If you’re familiar with some of Wain’s past work, however, you should know what you’re getting yourself into. This is the same guy responsible for the atrocious Wet Hot American Summer and The Ten, the former of which may very well be one of the most inept comedies I’ve ever sat through. Aside from Role Models (even the worst filmmakers are bound to accidentally make something good), this guy has pumped out some of the worst, most nonsensical pieces of garbage (on the big and small screen) in recent years. His actors always make passionate and dedicated deliveries of their lines, but it means little when the lines they’re reciting have been written by someone who so rarely strings together something funny to say.

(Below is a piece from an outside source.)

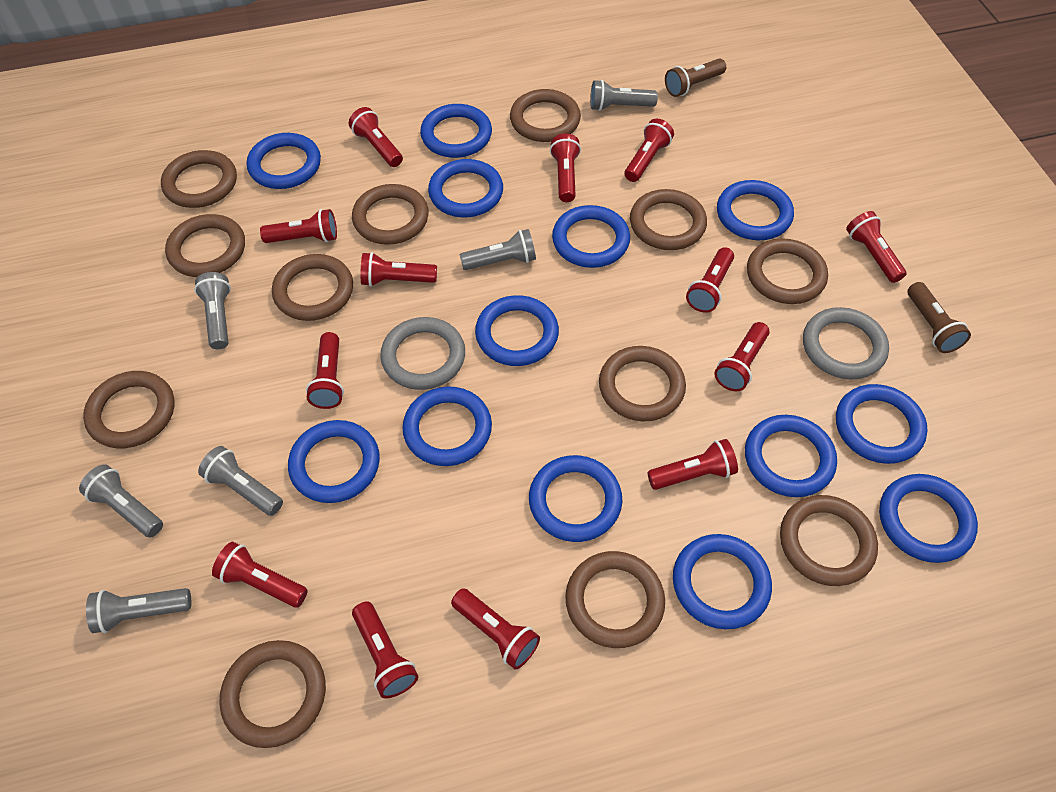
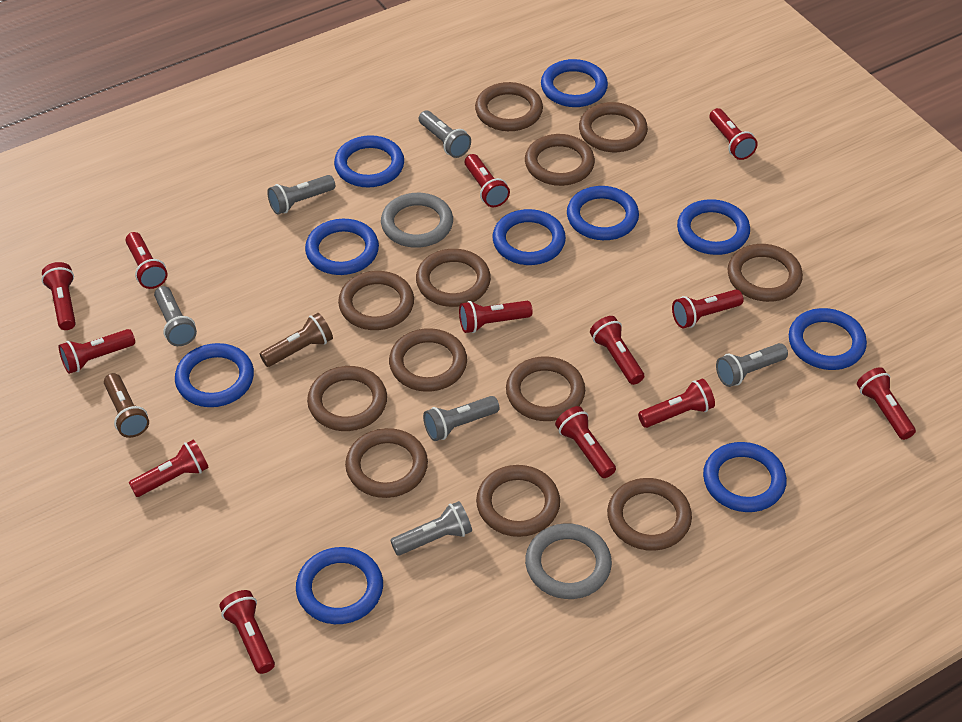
blue ring: [247,133,321,189] [288,420,380,503] [402,386,492,466] [420,104,492,158] [428,159,503,217] [475,295,559,366] [529,455,622,542] [552,205,630,268] [673,534,772,629] [717,180,794,240] [745,415,837,497] [836,384,928,464] [879,474,978,563] = 13 -> [175,343,254,407] [296,547,383,624] [305,219,379,275] [334,135,404,187] [493,209,566,265] [541,59,608,107] [567,186,639,240] [677,199,750,255] [703,442,787,512] [789,308,867,370] = 10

The characters in Wanderlust are annoying, both hippy and otherwise, and their journeys are unconvincing. Upon arriving at Elysium, for instance, Linda protests that there aren’t any doors on the house—a small issue in the big scheme of things—but after having just one song sung to her on guitar by a fast fingered hippy, she’s pooping in the yard and participating in topless protests. The worst part of this movie, however, comes from Paul Rudd in a prolonged sequence where he’s staring in the mirror talking himself up, stating what he’s going to do sexually to Eva (Malin Akerman) after getting permission from his wife. It’s not funny the first ten seconds it goes on, much less the five minutes it continues. It’s one of the most degrading and embarrassing things Rudd has ever done and he was in Over Her Dead Body. Wanderlust has a moment or two of brief enjoyment; perhaps a minute or so in total. Its other 96 minutes are unwatchable. You decide whether that’s worth your time.